Dès les premières heures de la matinée, les rues habituellement animées se sont transformées en zones de tension. Des dizaines d’élèves, certains armés de pierres, ont pris pour cible des écoles privées, créant un climat de panique généralisée. Les bâtiments ont été attaqués à coups de projectiles, provoquant des bris de vitres, des toitures arrachées et des salles de classe totalement dévastées.
Au Groupe Excellence de Boké, les dégâts matériels sont considérables. Des tôles gisent dans la cour, des salles sont complètement vandalisés, et des portes fracturées témoignent de la violence de l’assaut. Le fondateur, Mamadou Saidou SOUANO, visiblement bouleversé, décrit une situation qu’il peine encore à réaliser :
« Nous avons un élève victime d’une fracture et une enseignante blessée. Pratiquement toutes les tôles ont été touchées et le portail a été arraché », confie-t-il. Selon lui, les assaillants auraient coordonné leur action autour du mât de l’école Nema avant de se diriger vers les établissements privés.
« Une grève ne doit pas se transformer en attaque. Nous allons porter plainte contre X », affirme-t-il fermement.
Au Groupe ALDEX, l’atmosphère est tout aussi lourde. La poussière, soulevée par les jets de pierres, brouille encore la visibilité dans la cour. La voiture du proviseur, vitres éclatées et carrosserie déformée, illustre la brutalité de l’acte.
« Nous avons plusieurs blessés, dont deux cas graves. Les murs, les vitres, les toitures… absolument tout a été touché », déplore le Directeur Momo Adama CAMARA, encore sous le choc.
Les violences se sont également propagées à d’autres établissements privés, notamment les Écoles KPC, le Groupe scolaire PATMOS et plusieurs écoles de quartier. Dans certains secteurs, des riverains ont tenté de s’interposer avant l’arrivée tardive des forces de maintien d’ordre, qui ont dû quadriller les zones touchées pendant plusieurs heures.

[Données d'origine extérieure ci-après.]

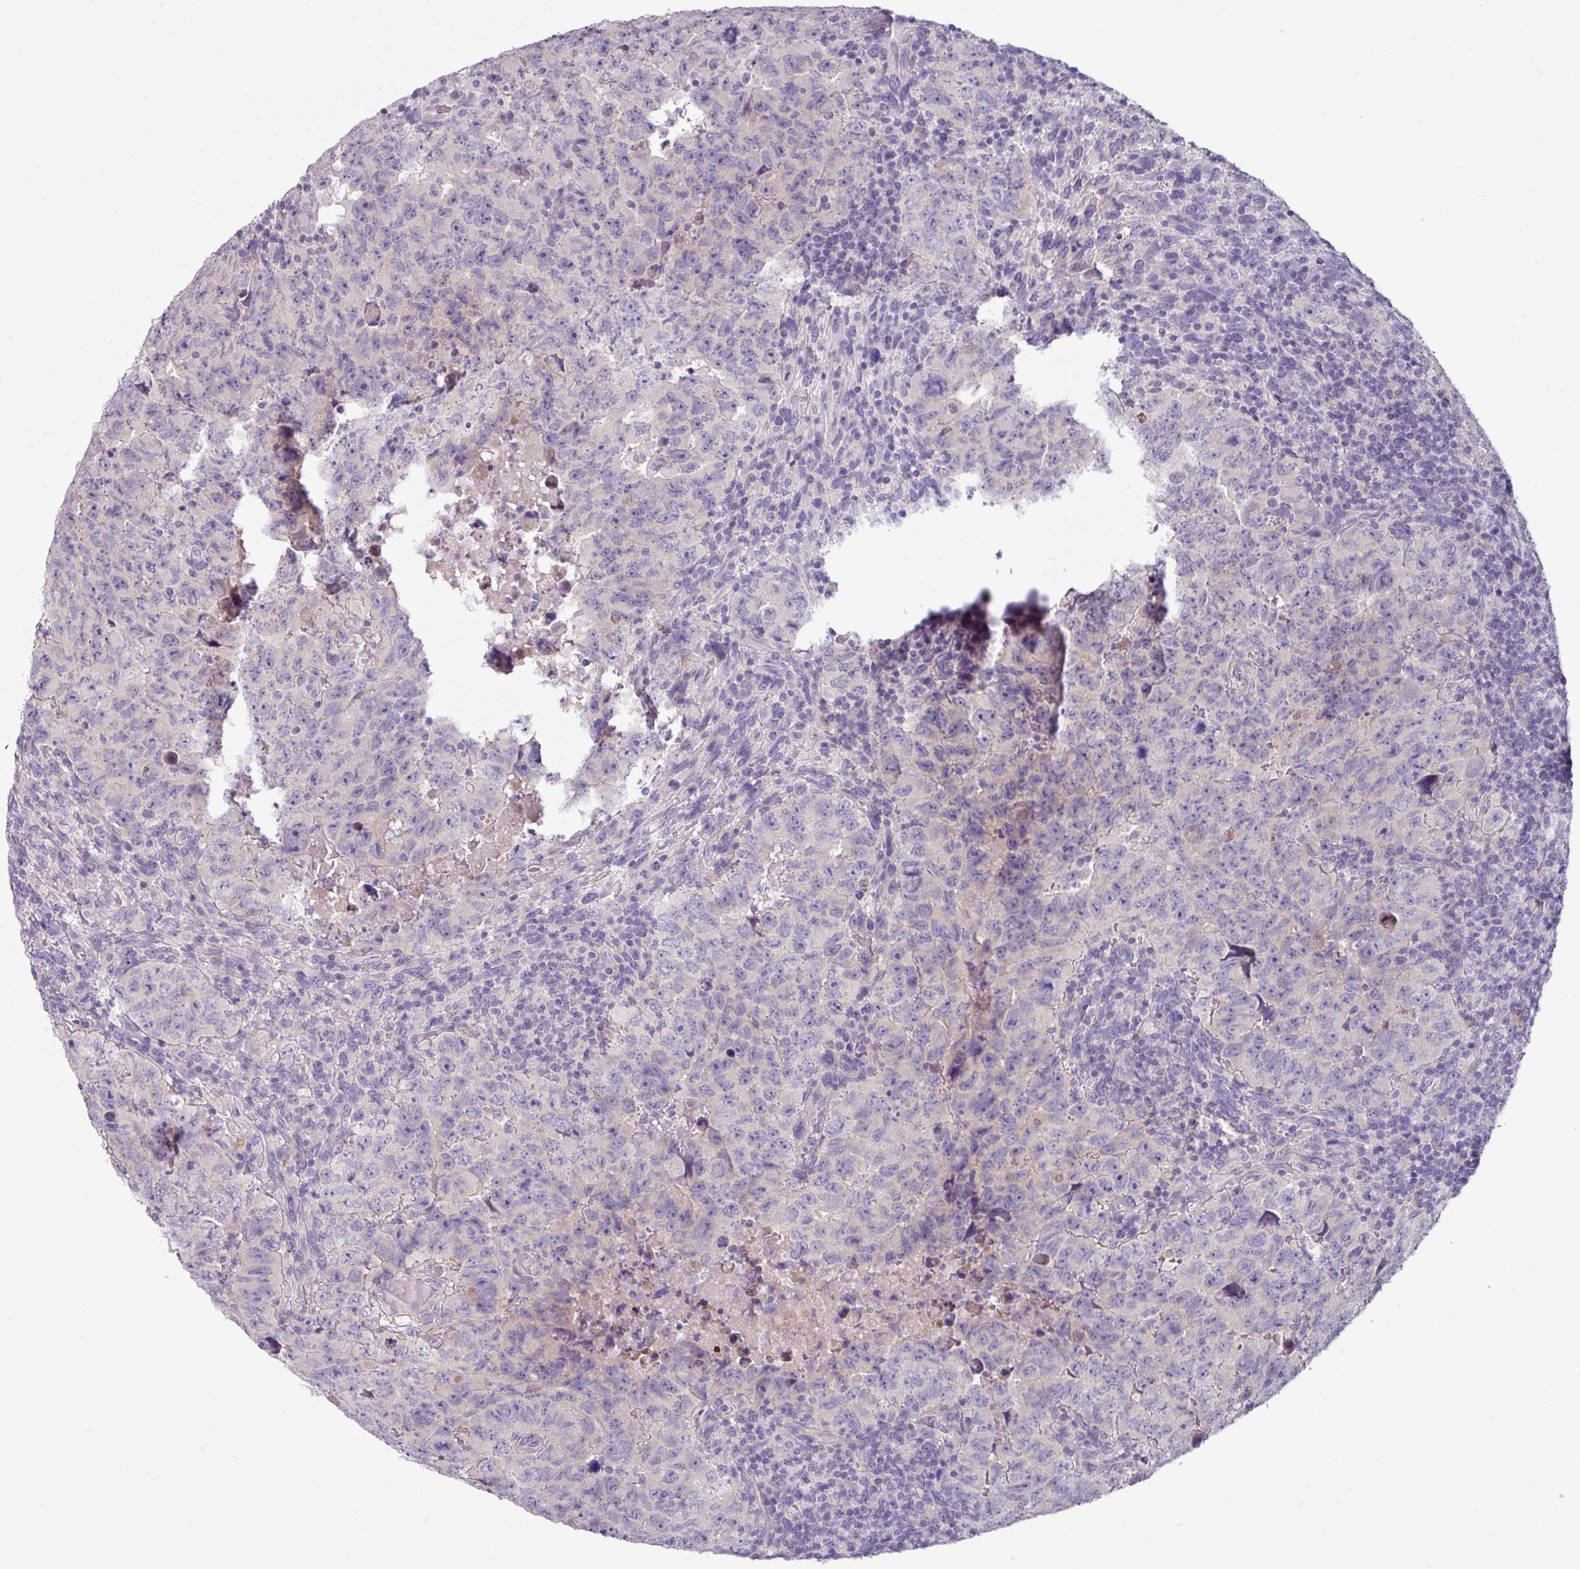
{"staining": {"intensity": "negative", "quantity": "none", "location": "none"}, "tissue": "testis cancer", "cell_type": "Tumor cells", "image_type": "cancer", "snomed": [{"axis": "morphology", "description": "Carcinoma, Embryonal, NOS"}, {"axis": "topography", "description": "Testis"}], "caption": "Immunohistochemistry (IHC) of testis cancer reveals no staining in tumor cells.", "gene": "MTMR14", "patient": {"sex": "male", "age": 24}}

Les scènes observées à Boké reflètent une crispation nationale autour de la grève du secteur éducatif, dans un contexte où les négociations entre syndicats et autorités peinent à aboutir. Dans la ville minière, des parents paniqués se sont précipités dans les rues, cherchant leurs enfants au milieu du chaos, certains en pleurs, d’autres serrant la main de leurs enfants encore tremblants.
Alors que les autorités locales tentent d’établir un bilan définitif, l’ampleur des dégâts matériels et humains souligne la nécessité urgente d’un apaisement et d’un dialogue national pour éviter que la tension ne gagne davantage de terrain dans le reste du pays.